It also allows them to intervene in emergency situations. “Usually if a home-ventilated child goes into distress, the child will have to be transported to their local ER, which could be followed by a stay in the ICU,” said Mixer. Through telemedicine, the CAPE team can remotely assess the child’s condition and advise an on-site respiratory therapist on making appropriate ventilator adjustments to stabilize the child. “This dramatically reduces stress on the child and the family,” Mixer said.

Thus far, results of this program have been promising: “Early data suggest that the use of telemedicine has avoided acute interventions such as ER or in-patient admissions in about 10% of virtual encounters,” said Mixer.
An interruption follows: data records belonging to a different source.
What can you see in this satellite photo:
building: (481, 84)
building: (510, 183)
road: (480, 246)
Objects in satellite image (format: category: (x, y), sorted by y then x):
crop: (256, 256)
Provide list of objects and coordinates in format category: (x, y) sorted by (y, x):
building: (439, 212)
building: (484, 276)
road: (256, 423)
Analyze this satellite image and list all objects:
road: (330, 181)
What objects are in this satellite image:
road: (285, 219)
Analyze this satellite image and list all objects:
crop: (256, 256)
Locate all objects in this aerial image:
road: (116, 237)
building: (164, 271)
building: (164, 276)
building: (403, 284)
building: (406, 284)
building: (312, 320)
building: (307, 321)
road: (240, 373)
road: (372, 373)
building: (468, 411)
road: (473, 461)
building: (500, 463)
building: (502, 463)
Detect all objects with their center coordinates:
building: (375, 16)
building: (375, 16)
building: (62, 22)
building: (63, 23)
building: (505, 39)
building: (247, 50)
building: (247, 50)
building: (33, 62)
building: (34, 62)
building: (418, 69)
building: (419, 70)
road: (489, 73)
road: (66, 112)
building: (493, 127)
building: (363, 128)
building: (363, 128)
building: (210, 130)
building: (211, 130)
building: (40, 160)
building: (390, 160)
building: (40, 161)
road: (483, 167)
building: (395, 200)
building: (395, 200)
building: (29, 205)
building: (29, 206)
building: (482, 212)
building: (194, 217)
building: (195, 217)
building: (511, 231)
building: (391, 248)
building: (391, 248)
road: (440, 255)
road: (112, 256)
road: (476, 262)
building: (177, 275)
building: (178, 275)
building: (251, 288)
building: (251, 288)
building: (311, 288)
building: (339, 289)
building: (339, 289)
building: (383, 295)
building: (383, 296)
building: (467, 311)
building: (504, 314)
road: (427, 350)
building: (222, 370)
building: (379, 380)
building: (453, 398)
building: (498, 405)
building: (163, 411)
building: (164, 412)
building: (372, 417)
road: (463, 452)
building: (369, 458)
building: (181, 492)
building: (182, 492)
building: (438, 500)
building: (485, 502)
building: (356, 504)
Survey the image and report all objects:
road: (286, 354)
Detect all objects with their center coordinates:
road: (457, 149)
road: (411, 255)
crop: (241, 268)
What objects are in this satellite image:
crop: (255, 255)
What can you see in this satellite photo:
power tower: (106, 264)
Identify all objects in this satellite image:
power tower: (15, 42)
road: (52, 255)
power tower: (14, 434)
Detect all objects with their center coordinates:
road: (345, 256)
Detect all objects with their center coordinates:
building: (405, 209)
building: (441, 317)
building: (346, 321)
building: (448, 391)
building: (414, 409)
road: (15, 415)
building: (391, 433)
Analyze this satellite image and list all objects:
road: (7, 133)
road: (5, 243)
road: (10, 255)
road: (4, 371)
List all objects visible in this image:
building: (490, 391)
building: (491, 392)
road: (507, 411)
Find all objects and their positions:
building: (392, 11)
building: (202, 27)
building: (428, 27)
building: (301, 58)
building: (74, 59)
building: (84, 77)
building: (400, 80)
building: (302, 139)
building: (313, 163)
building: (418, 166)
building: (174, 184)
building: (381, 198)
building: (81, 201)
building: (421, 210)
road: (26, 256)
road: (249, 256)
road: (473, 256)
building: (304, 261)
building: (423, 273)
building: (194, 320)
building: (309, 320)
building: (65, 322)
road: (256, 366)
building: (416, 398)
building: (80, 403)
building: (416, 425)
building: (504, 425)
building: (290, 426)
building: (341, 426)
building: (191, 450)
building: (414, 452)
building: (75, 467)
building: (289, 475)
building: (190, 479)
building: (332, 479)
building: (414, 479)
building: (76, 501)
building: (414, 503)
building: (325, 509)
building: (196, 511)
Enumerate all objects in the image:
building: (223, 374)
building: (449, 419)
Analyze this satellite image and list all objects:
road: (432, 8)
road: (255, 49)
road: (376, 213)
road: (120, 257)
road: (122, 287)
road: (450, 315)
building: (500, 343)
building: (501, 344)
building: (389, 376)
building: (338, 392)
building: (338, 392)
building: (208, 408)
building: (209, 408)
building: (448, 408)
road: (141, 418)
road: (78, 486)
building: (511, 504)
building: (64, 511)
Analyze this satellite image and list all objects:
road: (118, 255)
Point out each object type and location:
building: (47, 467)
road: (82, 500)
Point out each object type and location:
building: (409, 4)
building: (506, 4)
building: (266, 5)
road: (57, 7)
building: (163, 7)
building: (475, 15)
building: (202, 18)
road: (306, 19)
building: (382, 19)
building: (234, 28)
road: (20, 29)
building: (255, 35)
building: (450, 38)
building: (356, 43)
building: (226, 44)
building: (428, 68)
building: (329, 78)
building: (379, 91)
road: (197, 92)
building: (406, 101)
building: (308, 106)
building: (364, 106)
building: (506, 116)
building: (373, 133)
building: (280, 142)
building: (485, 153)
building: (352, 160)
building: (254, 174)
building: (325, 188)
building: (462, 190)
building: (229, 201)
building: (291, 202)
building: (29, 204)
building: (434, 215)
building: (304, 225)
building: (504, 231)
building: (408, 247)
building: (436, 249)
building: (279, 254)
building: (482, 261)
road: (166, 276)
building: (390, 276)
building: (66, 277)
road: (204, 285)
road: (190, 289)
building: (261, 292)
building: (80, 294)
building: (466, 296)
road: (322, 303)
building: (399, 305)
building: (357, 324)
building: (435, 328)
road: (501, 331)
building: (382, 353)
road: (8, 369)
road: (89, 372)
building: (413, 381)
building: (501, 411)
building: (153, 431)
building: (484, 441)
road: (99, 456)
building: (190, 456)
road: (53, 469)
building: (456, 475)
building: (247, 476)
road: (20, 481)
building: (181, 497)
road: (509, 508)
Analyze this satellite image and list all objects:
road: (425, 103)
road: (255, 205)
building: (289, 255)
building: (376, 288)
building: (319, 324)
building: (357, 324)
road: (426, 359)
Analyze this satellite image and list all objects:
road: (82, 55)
In another example of delivering care to patients at home, staff in BCH’s Neurology Department and Brain Injury Center use telemedicine to provide home-based follow-up care and education to children diagnosed with a concussion. Using a computer or tablet with Internet access and a Web camera, the parents and child participate in the visit with a member of the care team, completing longitudinal cognitive evaluations or engaging in educational activities. This reduces the need to travel back and forth for clinic visits, which in the days and weeks after a concussion can increase the patient’s cognitive stimulation and worsen symptoms.

In addition to consultations and patient care, BCH uses telemedicine to advance child health by supporting other clinicians around the world in a number of ways. For example, its Online Second Opinion Program enables clinicians and families of children diagnosed with a rare disease—a complex congenital or cardiac condition, genetically related condition or neurological problem, for instance—to receive a second opinion on the diagnosis or treatment plan from BCH’s specialists. The child’s medical records are collected and matched with the appropriate BCH physician to review the case, diagnosis and treatment options.

Another innovative program launched by BCH is OPENPediatrics™, an open learning and global health platform developed by BCH in collaboration with many other pediatric contributors. With OPENPediatrics, doctors and nurses around the world can talk to one another, share ideas and collaborate to build a community focused on the care of critically ill children; acquire advanced training in various subspecialties; and access relevant tools, videos and summaries.

According to Mixer, clinicians embrace the use of telemedicine at BCH. “We recently surveyed our clinicians and our primary care network clinicians, and the vast majority indicated they want to have the ability to use telemedicine,” she said. BCH also ran focus groups with its more complex patients and families, and when they were asked what percentage of their appointments they wanted to conduct remotely through virtual visits, their survey responses ranged from 20% to 50% on average.

“To us, this shows a strong appetite to engage on a remote basis when clinically appropriate,” Mixer said, adding that telemedicine “can work well when the child already has a treatment plan in place, BCH is already providing care, and follow-up visits are required for monitoring the child’s condition.”

As an example of a clinically appropriate use, Mixer mentioned a child in one of the patient focus groups whose chronic gastrointestinal issues require multiple appointments per year with his clinicians. Through virtual visits via his laptop, the child attends some of these appointments without having to leave school. “Children with chronic or complex disease can have up to 30 appointments per year, and telemedicine can reduce the treatment burden on the family and the child,” said Mixer. “It’s a way of interacting with the health care system that’s much more integrated into the child’s life.”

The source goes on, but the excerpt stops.